Linking the laboratory to the marketplace, the supply chain deserves the same focus and investment given to drug discovery, development and marketing. Yet inefficiencies and bottlenecks remain.
To capitalise on both traditional and emerging commercial opportunities in the market, pharma companies must adapt to the changing demands of new technologies, the next generation of medicines and growing global demand.
Investing in an efficient supply chain minimises the time from product conception to reaching patients. In turn, it not only reduces the cost of managing external suppliers but also sees companies reap the benefits of winning the race to market with complaint and quality products.
Under one roof
A traditional stumbling block for big pharma is managing an expensive and inefficient supply chain, with hundreds of international suppliers delivering products to strict specifications and tight deadlines.
Each supplier brings expert knowledge to the table, but the challenge can be in tying these services up into a fine-tuned chain.
Overcoming the disconnect between suppliers in pharma could see companies adopt a more agile approach by bringing the supply chain under one roof. This offers a host of benefits including, but not limited to: reduced risks and overheads, greater innovation, increased speed to market, assurance of supply and compliance, tighter quality control and local availability via regional distribution sites on a global scale.
In addition to many commercial benefits, there are huge social and environmental gains. Now, more than ever, these two considerations matter as part of the sales and approvals process.

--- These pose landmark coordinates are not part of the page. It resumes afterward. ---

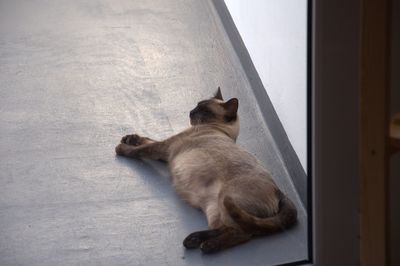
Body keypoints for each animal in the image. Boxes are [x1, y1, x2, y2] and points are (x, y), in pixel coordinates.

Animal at [115, 87, 296, 254]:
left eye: (205, 111)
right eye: (197, 105)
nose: (190, 112)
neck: (219, 130)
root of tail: (279, 191)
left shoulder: (164, 148)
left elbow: (141, 149)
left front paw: (121, 148)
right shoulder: (166, 152)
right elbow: (147, 139)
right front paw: (130, 138)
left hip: (225, 200)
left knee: (244, 232)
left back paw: (208, 246)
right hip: (214, 210)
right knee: (230, 228)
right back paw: (195, 240)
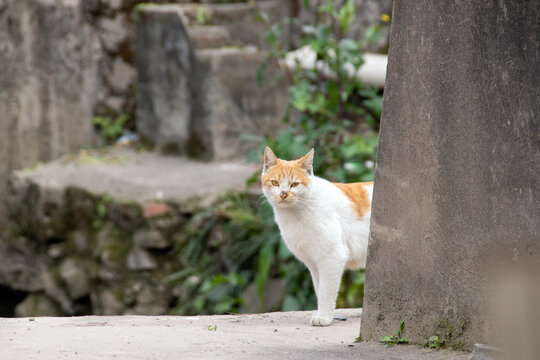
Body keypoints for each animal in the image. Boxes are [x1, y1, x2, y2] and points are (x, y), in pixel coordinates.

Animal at [260, 146, 372, 326]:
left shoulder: (333, 258)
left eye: (295, 184)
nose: (283, 194)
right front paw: (324, 314)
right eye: (275, 183)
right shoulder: (314, 264)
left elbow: (326, 291)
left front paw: (324, 318)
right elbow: (320, 290)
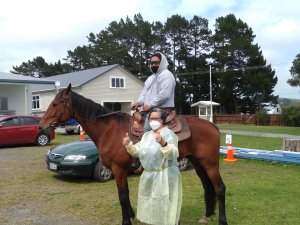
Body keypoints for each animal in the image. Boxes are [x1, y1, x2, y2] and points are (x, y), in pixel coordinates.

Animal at [39, 84, 227, 225]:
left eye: (55, 104)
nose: (41, 125)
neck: (109, 131)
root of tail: (212, 126)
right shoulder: (120, 170)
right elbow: (126, 194)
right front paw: (131, 215)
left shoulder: (118, 169)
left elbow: (122, 196)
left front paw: (126, 221)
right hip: (198, 162)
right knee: (208, 186)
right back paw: (207, 216)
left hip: (210, 163)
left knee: (220, 188)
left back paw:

For example, working with a hybrid partner, pharma companies can design or redesign their product’s primary and secondary packaging to support compliance and make it easier (and cheaper) to transport, while simultaneously reducing the amount of materials used overall or facilitate a switch to more eco-friendly alternatives.
Meeting the demands of Pharma 4.0
As with virtually all drivers of business growth, supply chain management should be data-led. Businesses able to harness big data to inform supply chain decisions can accelerate processes, highlight inefficiencies and ensure a safer and more refined strategy.

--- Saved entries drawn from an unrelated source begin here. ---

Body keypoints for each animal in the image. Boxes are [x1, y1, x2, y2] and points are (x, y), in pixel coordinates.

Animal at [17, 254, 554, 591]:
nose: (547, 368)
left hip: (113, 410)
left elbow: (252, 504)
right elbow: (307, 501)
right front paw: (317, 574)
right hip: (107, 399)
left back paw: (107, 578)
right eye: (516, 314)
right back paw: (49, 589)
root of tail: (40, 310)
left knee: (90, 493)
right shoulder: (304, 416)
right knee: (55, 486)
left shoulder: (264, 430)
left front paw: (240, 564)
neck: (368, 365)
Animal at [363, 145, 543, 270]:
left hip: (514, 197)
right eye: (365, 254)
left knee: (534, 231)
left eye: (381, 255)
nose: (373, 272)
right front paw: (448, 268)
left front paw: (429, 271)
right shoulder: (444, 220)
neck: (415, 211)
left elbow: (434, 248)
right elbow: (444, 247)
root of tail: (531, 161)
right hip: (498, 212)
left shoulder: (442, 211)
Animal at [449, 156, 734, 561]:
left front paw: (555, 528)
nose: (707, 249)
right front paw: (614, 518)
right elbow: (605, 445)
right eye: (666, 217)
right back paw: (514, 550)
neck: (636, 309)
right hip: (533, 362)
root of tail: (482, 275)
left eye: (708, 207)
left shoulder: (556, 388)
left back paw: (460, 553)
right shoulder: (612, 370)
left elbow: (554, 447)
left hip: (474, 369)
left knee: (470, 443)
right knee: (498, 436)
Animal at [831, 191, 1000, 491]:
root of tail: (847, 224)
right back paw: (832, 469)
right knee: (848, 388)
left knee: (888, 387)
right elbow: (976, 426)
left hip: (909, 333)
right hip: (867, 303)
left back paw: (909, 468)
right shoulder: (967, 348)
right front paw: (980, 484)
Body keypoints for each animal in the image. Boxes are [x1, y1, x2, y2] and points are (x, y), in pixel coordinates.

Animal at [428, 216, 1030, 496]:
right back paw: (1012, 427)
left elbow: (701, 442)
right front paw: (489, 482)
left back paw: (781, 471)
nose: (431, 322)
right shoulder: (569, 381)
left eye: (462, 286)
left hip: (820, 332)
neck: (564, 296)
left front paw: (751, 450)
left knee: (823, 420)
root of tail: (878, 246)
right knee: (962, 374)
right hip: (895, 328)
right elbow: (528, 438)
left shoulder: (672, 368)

Modern pharma firms have access to vast data banks, but many don’t have the structures or knowledge in place to maximise its value. Pharma companies need to think of digital not as a series of individual tools but as a means of transformation, requiring technology and people.
To be part of Pharma 4.0, leveraging data insights is key. One way of achieving this is shifting operations from enterprise resource planning software to the cloud, allowing for all organisations to connect to a shared system regardless of their own IT infrastructure; a virtual supply chain.
Pharma operations executives can leverage big data, external and internal indicators, and machine learning algorithms to better forecast demand, and automatically identify and mitigate supply risks. In manufacturing, analytical models can accurately predict and respond to critical events in real-time, such as deviations, quality issues or machine failures, to increase efficiency and reduce down-time.
In transportation, perennial encryption technology is becoming more sophisticated and affordable but remains a largely untapped innovation. Smart tracking systems built into primary and secondary packaging allow organisations to log and manage events which occur across a products lifespan remotely and in real-time.
This is invaluable information for anti-tampering strategies, allowing companies to locate and interrogate a product anywhere in the supply chain. For example, the geographical location of a product and the route it took can all be captured and stored, thus revealing any unauthorised journey routes or interventions.